**EXERCISE PROMPT**.
Can you put every line of the records below into a JSON list of strings, one string per line, with blank lines dropped and the pictures left out?

**LISTED ENTRIES**.
══════════════════════════════

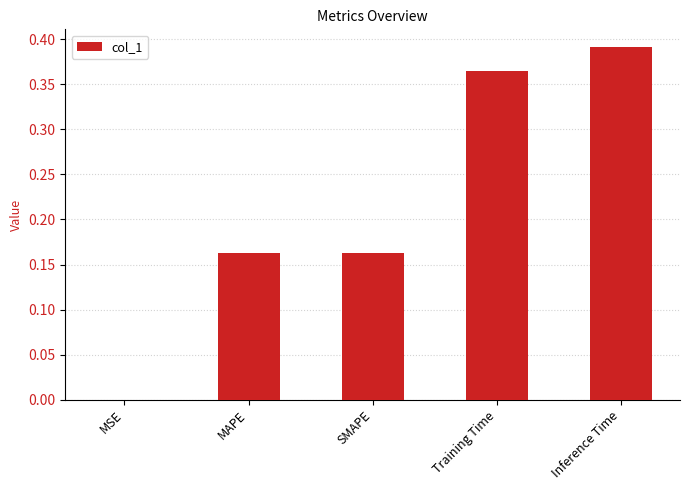

What is the change in value from MSE to SMAPE?

+0.2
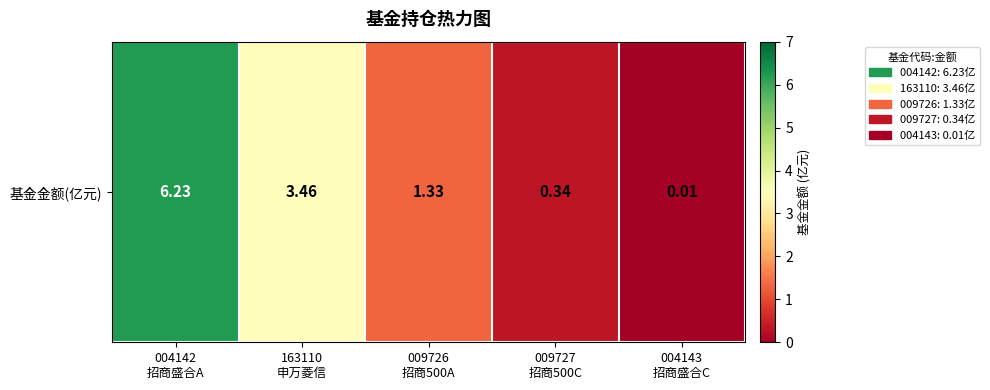

Count the number of categories in the chart.

5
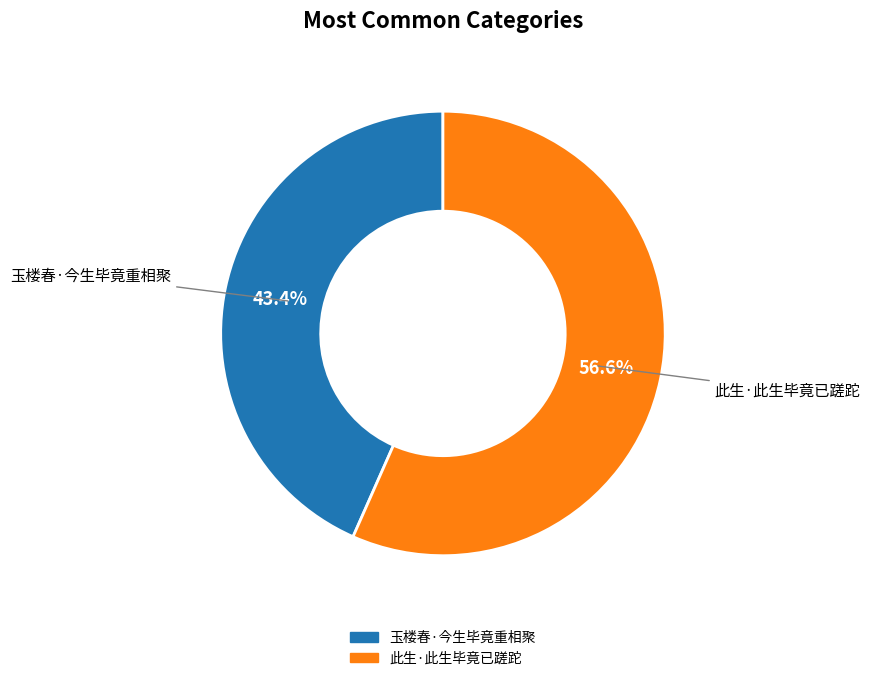

To the nearest percent, what percentage of the pie is 此生·此生毕竟已蹉跎?

57%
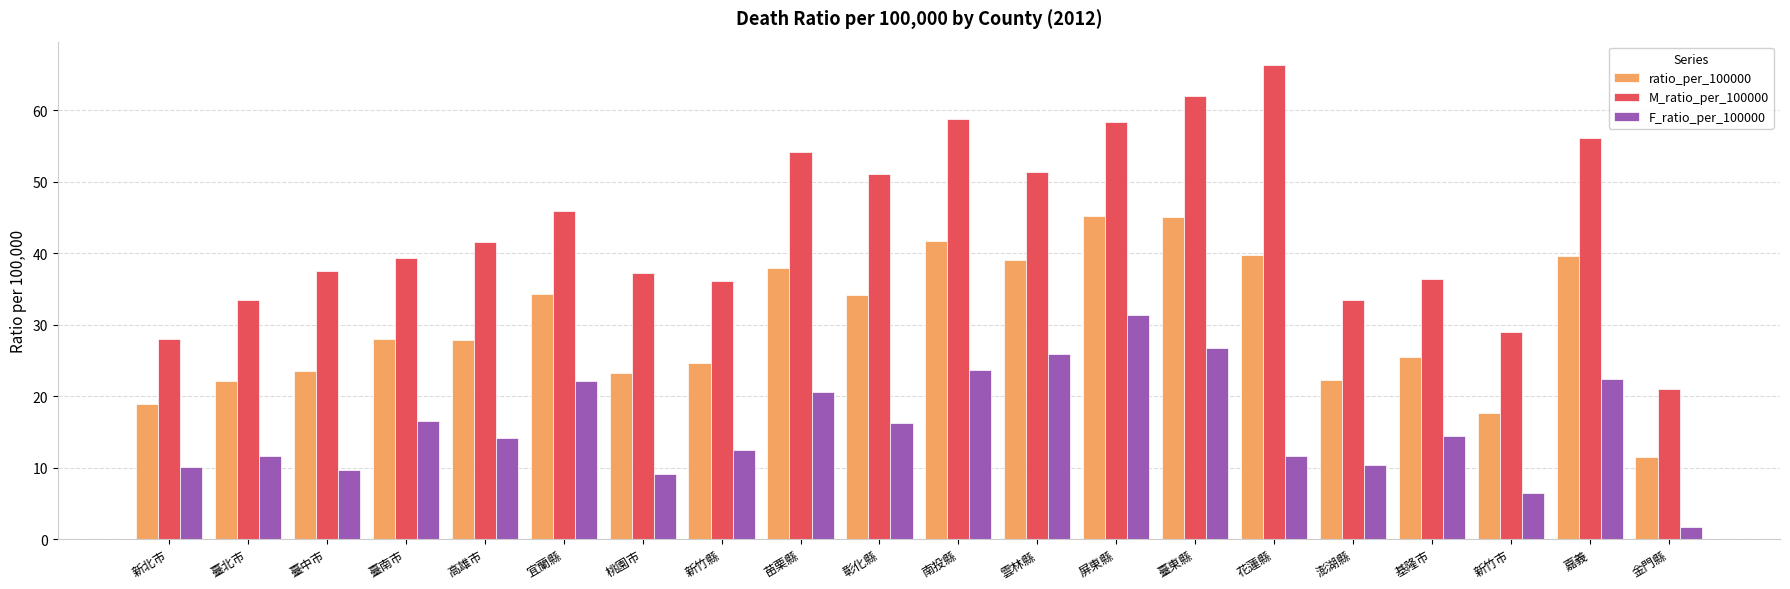

What is the difference between the M_ratio_per_100000 values at 基隆市 and 花蓮縣?

29.9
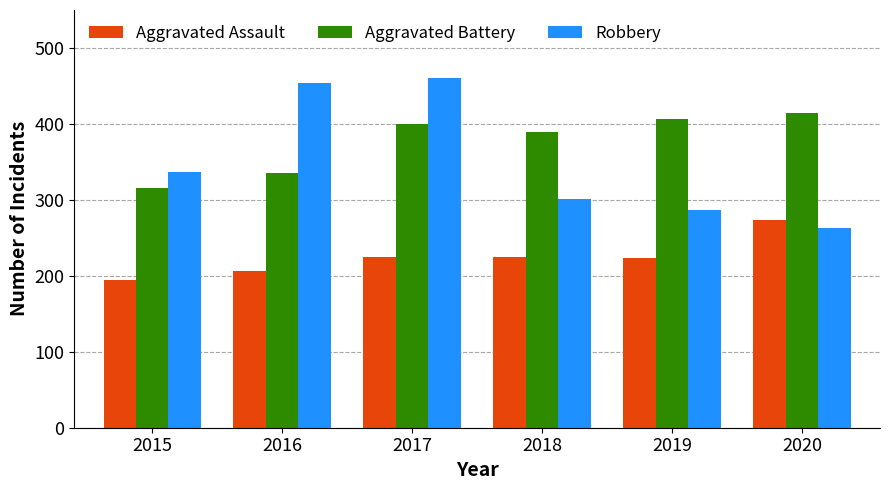

Between 2015 and 2017, which series saw the biggest shift?

Robbery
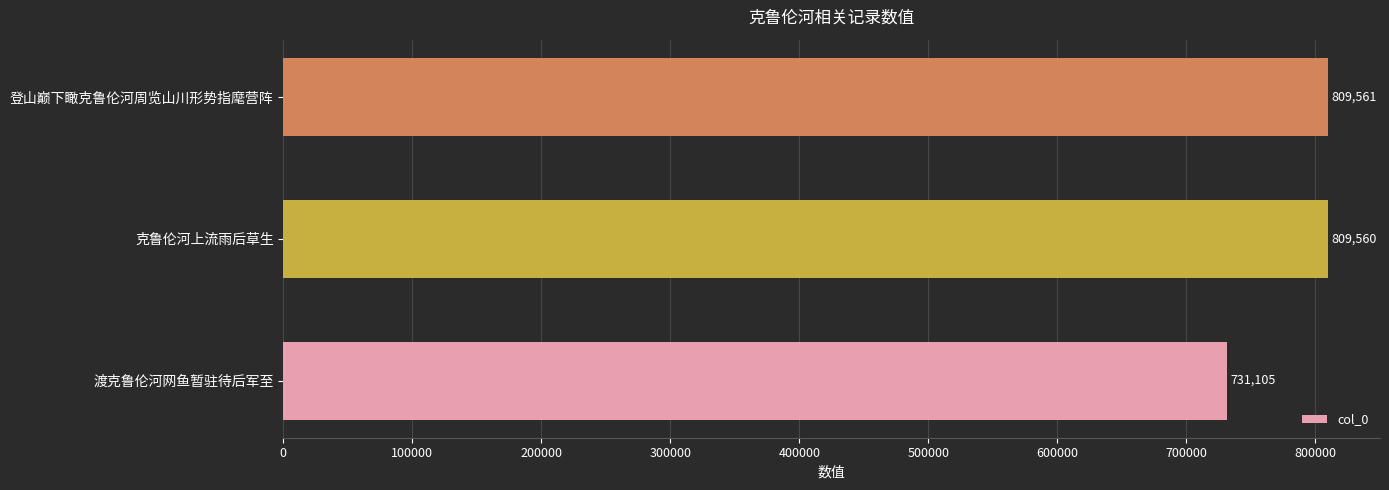

Are the bars grouped side by side (vs. stacked)?

No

══════════════════════════════

**SOLUTION TO THIS EXERCISE**.
[
  "What is the change in value from MSE to SMAPE?",
  "+0.2",
  "Count the number of categories in the chart.",
  "5",
  "To the nearest percent, what percentage of the pie is 此生·此生毕竟已蹉跎?",
  "57%",
  "What is the difference between the M_ratio_per_100000 values at 基隆市 and 花蓮縣?",
  "29.9",
  "Between 2015 and 2017, which series saw the biggest shift?",
  "Robbery",
  "Are the bars grouped side by side (vs. stacked)?",
  "No"
]